На что тот, с беспокойством рассматривая его нос, спокойно произнес: "Всему свое время".
Нашли ему в больнице чье-то старое спортивное трико. Обработали синяки и ссадины. Для чего-то перевязали голову. И повели такого красивого на выход. Но не через технический вход-выход там, где паркуются машины и снуют взад-вперед юркие носилки на колесиках, а через центральный, где в это время, как обычно собралась толпа больничных посетителей и просто праздного люда.
Собравшуюся публику привлекло большое количество милицейских машин. В толпе уже живописно рассказывали про то, как один парень не выдержав милицейских пыток, выпрыгнул с крыши больницы. Должен был разбиться, но успел зацепиться за какой-то кабель и, совершив серию кульбитов и двойное сальто, ушел было от погони, но пуля настигла беглеца…

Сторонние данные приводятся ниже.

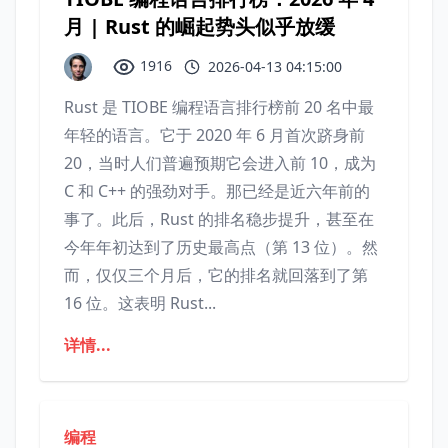
月 | Rust 的崛起势头似乎放缓
1916
2026-04-13 04:15:00
Rust 是 TIOBE 编程语言排行榜前 20 名中最
年轻的语言。它于 2020 年 6 月首次跻身前
20，当时人们普遍预期它会进入前 10，成为
C 和 C++ 的强劲对手。那已经是近六年前的
事了。此后，Rust 的排名稳步提升，甚至在
今年年初达到了历史最高点（第 13 位）。然
而，仅仅三个月后，它的排名就回落到了第
16 位。这表明 Rust...
详情...
编程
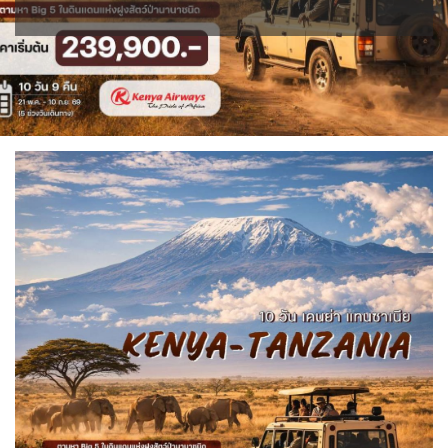
IRQ อิรัก
ISR อิสราเอล
BIH บอสเนีย & เฮอร์เซโกวีนา
BLR เบลารุส
0
0
0
แอลจีเรีย - Algeria
0
JPN ญี่ปุ่น
JOR จอร์แดน
BEL เบลเยี่ยม
71
4
1
0
ลิเบีย - Libya
ออสเตรเลีย - Australia
1
18
KAZ คาซัคสถาน
KORS เกาหลีใต้
CYP ไซปรัส
HRV โครเอเชีย
19
2
0
3
ทัวร์ อันซีน ประเทศแปลก
32
CZE เช็ก
KGZ คีร์กีซสถาน
LAO ลาว
0
4
0
บราซิล - Brazil
เอธิโอเปีย - Ethiopia
0
0
DNK เดนมาร์ก
FIN ฟินแลนด์
2
3
LBN เลบานอน
MYS มาเลเซีย
0
0
อียิปต์ - Egypt
10
FRO หมู่เกาะแฟโร
FRA ฝรั่งเศส
2
1
MDV มัลดีฟส์
MNG มองโกเลีย
0
2
GEO จอร์เจีย
10
MMR เมียนมาร์
NPL เนปาล
5
0
DEU เยอรมนี
GRC กรีซ
3
1
OMN โอมาน
PAK ปากีสถาน
0
8
GRL กรีนแลนด์
ISL ไอซ์แลนด์
3
4
SAU ซาอุดิอาระเบีย
PHL ฟิลิปปินส์
1
1
MDA มอลโดวา
ITA อิตาลี
0
9
SGP สิงคโปร์
4
MLT มอลต้า
1
SYR ซีเรีย
TWN ไต้หวัน
0
9
NLD เนเธอร์แลนด์
NOR นอร์เวย์
0
3
TJK ทาจิกิสถาน
TKM เติร์กเมนิสถาน
1
1
POL โปแลนด์
PRT โปรตุเกส
3
3
ARE ดูไบ, UAE
UZB อุซเบกิสถาน
0
4
สแกนดิเนเวีย
RUS รัสเซีย
7
3
YEM เยเมน
ตะวันออกกลาง
ESP สเปน
0
0
4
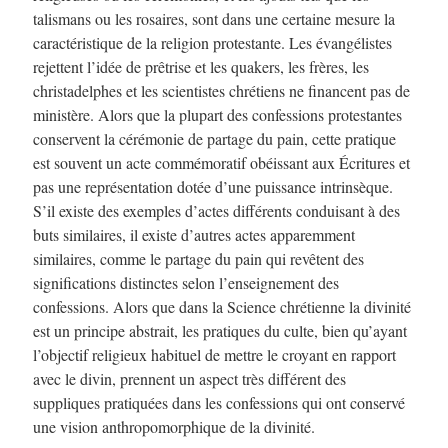
talismans ou les rosaires, sont dans une certaine mesure la
caractéristique de la religion protestante. Les évangélistes
rejettent l’idée de prêtrise et les quakers, les frères, les
christadelphes et les scientistes chrétiens ne financent pas de
ministère. Alors que la plupart des confessions protestantes
conservent la cérémonie de partage du pain, cette pratique
est souvent un acte commémoratif obéissant aux Écritures et
pas une représentation dotée d’une puissance intrinsèque.
S’il existe des exemples d’actes différents conduisant à des
buts similaires, il existe d’autres actes apparemment
similaires, comme le partage du pain qui revêtent des
significations distinctes selon l’enseignement des
confessions. Alors que dans la Science chrétienne la divinité
est un principe abstrait, les pratiques du culte, bien qu’ayant
l’objectif religieux habituel de mettre le croyant en rapport
avec le divin, prennent un aspect très différent des
suppliques pratiquées dans les confessions qui ont conservé
une vision anthropomorphique de la divinité.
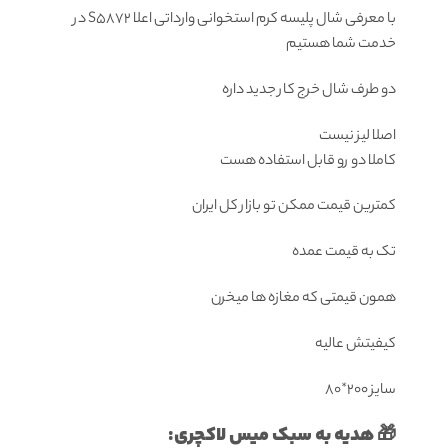
با معرفی شال ‌پلیسه کرم استخوانی وارداتی اعلا S5872 در
خدمت شما هستیم
دو طرف شال خرج کار جدید داره
اصلا لیز نیست
کاملا دو رو قابل استفاده هست
کمترین قیمت ممکن تو بازار کل ایران
تک به قیمت عمده
همون قیمتی که مغازه ها میخرن
کیفیتش عالیه
سایز ۲۰۰*۸۰
🎁 هدیه به سبک میس لاکچری:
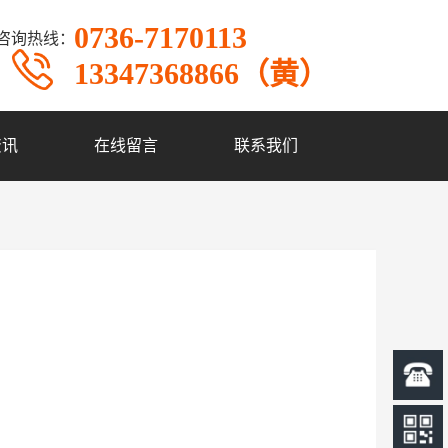
0736-7170113
咨询热线：
13347368866（黄）
资讯
在线留言
联系我们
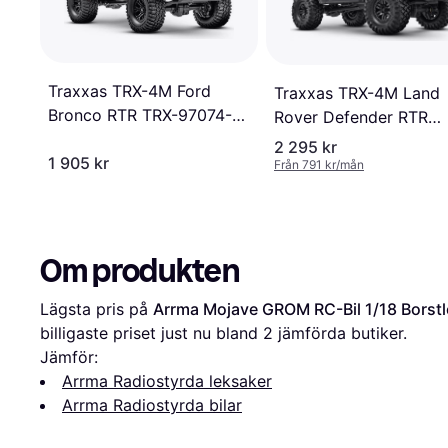
Traxxas TRX-4M Ford
Traxxas TRX-4M Land
Bronco RTR TRX-97074-
Rover Defender RTR
1RED
TRX97054-1-SLVR
2 295 kr
1 905 kr
Från 791 kr/mån
Om produkten
Lägsta pris på 
Arrma Mojave GROM RC-Bil 1/18 Borst
billigaste priset just nu bland 
2
 jämförda butiker.
Jämför:
Arrma Radiostyrda leksaker
Arrma Radiostyrda bilar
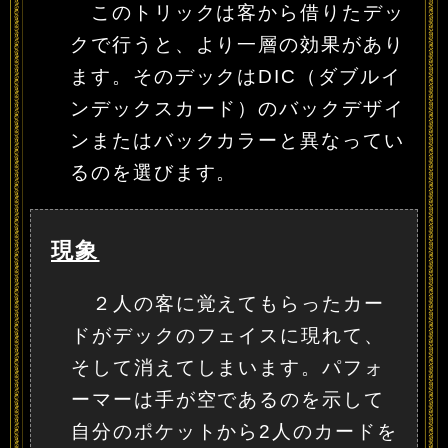
このトリックは客から借りたデッ
クで行うと、より一層の効果があり
ます。そのデックはDIC（ダブルイ
ンデックスカード）のバックデザイ
ンまたはバックカラーと異なってい
るのを選びます。
現象
２人の客に覚えてもらったカー
ドがデックのフェイスに現れて、
そして消えてしまいます。パフォ
ーマーは手が空であるのを示して
自分のポケットから2人のカードを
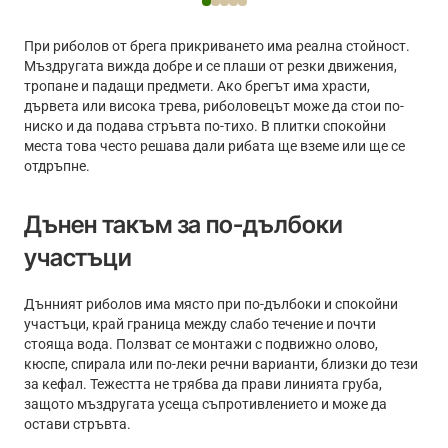
Floating
TFBait
Eggs
Garlic
Garlic
При риболов от брега прикриването има реална стойност.
Scent
Мъздругата вижда добре и се плаши от резки движения,
14g
тропане и падащи предмети. Ако брегът има храсти,
дървета или висока трева, риболовецът може да стои по-
ниско и да подава стръвта по-тихо. В плитки спокойни
места това често решава дали рибата ще вземе или ще се
отдръпне.
Дънен такъм за по-дълбоки
участъци
Дънният риболов има място при по-дълбоки и спокойни
участъци, край граница между слабо течение и почти
стояща вода. Ползват се монтажи с подвижно олово,
кюспе, спирала или по-леки речни варианти, близки до тези
за кефал. Тежестта не трябва да прави линията груба,
защото мъздругата усеща съпротивлението и може да
остави стръвта.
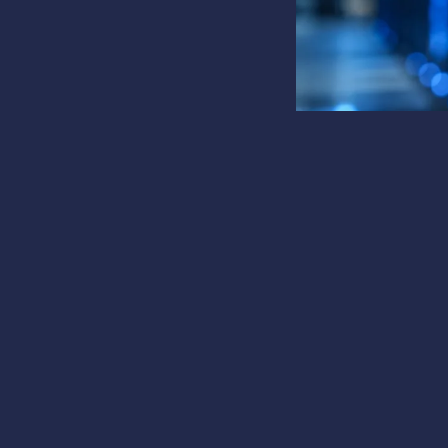
Июл 23, 19:46
Factory C.
Coinbase и AWS за
микротранзакции в
Coinbase 
ОСНОВНЫЕ ТЕЗИСЫ
Протокол x402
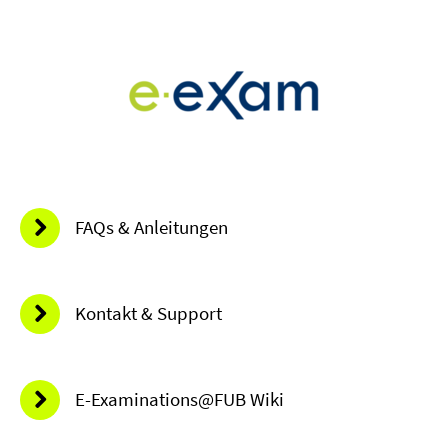
FAQs & Anleitungen
Kontakt & Support
E-Examinations@FUB Wiki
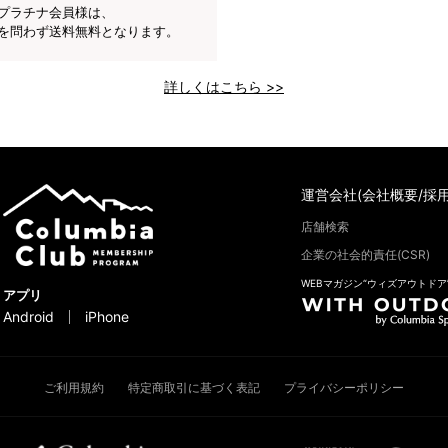
プラチナ会員様は、
を問わず送料無料となります。
詳しくはこちら >>
運営会社(会社概要/採用
店舗検索
企業の社会的責任(CSR)
WEBマガジン“ウィズアウトドア
アプリ
Android
iPhone
ご利用規約
特定商取引に基づく表記
プライバシーポリシー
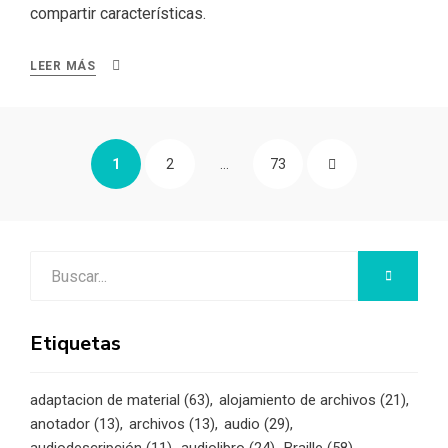
compartir características.
LEER MÁS
Paginación
PÁGINA
PÁGINA
PÁGINA
PÁGINA
1
2
…
73
de
entradas
SIGUIENTE
Buscar:
BUSCAR
Etiquetas
adaptacion de material
(63)
alojamiento de archivos
(21)
anotador
(13)
archivos
(13)
audio
(29)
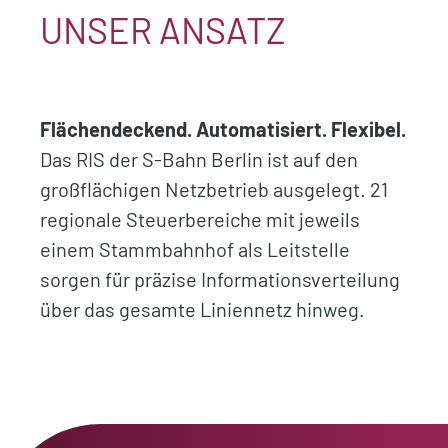
UNSER ANSATZ
Flächendeckend. Automatisiert. Flexibel.
Das RIS der S-Bahn Berlin ist auf den
großflächigen Netzbetrieb ausgelegt. 21
regionale Steuerbereiche mit jeweils
einem Stammbahnhof als Leitstelle
sorgen für präzise Informationsverteilung
über das gesamte Liniennetz hinweg.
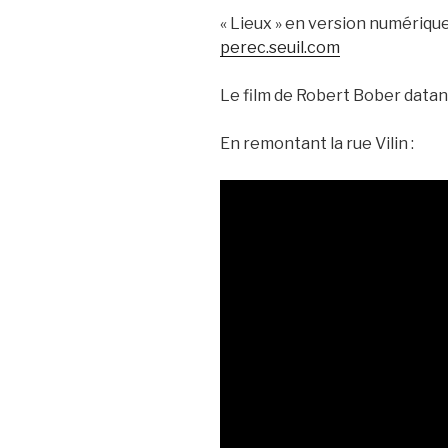
« Lieux » en version numérique
perec.seuil.com
Le film de Robert Bober datan
En remontant la rue Vilin :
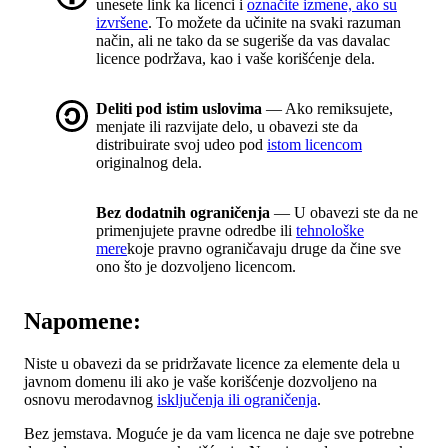
unesete link ka licenci i
označite izmene, ako su
izvršene
. To možete da učinite na svaki razuman
način, ali ne tako da se sugeriše da vas davalac
licence podržava, kao i vaše korišćenje dela.
Deliti pod istim uslovima
— Ako remiksujete,
menjate ili razvijate delo, u obavezi ste da
distribuirate svoj udeo pod
istom licencom
originalnog dela.
Bez dodatnih ograničenja
— U obavezi ste da ne
primenjujete pravne odredbe ili
tehnološke
mere
koje pravno ograničavaju druge da čine sve
ono što je dozvoljeno licencom.
Napomene:
Niste u obavezi da se pridržavate licence za elemente dela u
javnom domenu ili ako je vaše korišćenje dozvoljeno na
osnovu merodavnog
isključenja ili ograničenja
.
Bez jemstava. Moguće je da vam licenca ne daje sve potrebne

Свистящим шепотом, дико вращая глазами, свидетели, которые все это видели своими глазами, рассказывали как он голыми руками, задавил сначала двух, а к моменту вывода Рысака из больничного корпуса, уже шестерых ментов. При сообщении каждой новой подробности, толпа одобрительно гудела.
— Бля, буду, — горячился расхристанный дядька в выцветшей ковбойке и пилотке из газеты. — Видать, эти гандоны, в десятером на него навалились, а он их, как щенков разбросал. Ты представляешь, он в него из ливольверта шмальнул, а пацан, видать, из стали, не меньше. От него пули отскакивают. Но, видать, гниды изловчились и подстрелили его в грудь. Кровь хлещет, а ему, видать, хоть бы что. Дай, что ли сигарету, а то, видать, успокоиться никак не могу.
Он еще мог долго и живописно, "видать", рассказывать о подвигах юного борца с режимом, если бы двое парней, звякнув сеткой вина, не отвлекли его внимание и не увлекли отливать пули под грибки, за территорию больницы, подальше от посторонних. Но отойти они не успели.
Как раз в этот момент, по толпе пронесся шорох: "Ведут, ведут". И точно, перебинтованного Рысака в сопровождении большого количества, заметных для публики оперов и неприметных населению, бойцов невидимого фронта, достаточно демонстративно под руки, вели через гудящую, взбудораженную рассказами толпу.
Для придания всему этому мероприятию большей солидности, на него вновь одели наручники, и с двух сторон пристегнули оперативников уголовного розыска.
Справа от Рысака, трусливо втянув голову в плечи, шел тот неприятный тип, который прижигал окурком, разбитые губы скованному наручниками Рысаку. Было видно, как он напуган, как крупные капли пота выступили на его лоснящимся от сала лице. И какое облегчение наступило для него, когда Рысака, предварительно отстегнув наручники, посадили в приметную канареечной раскраски машину.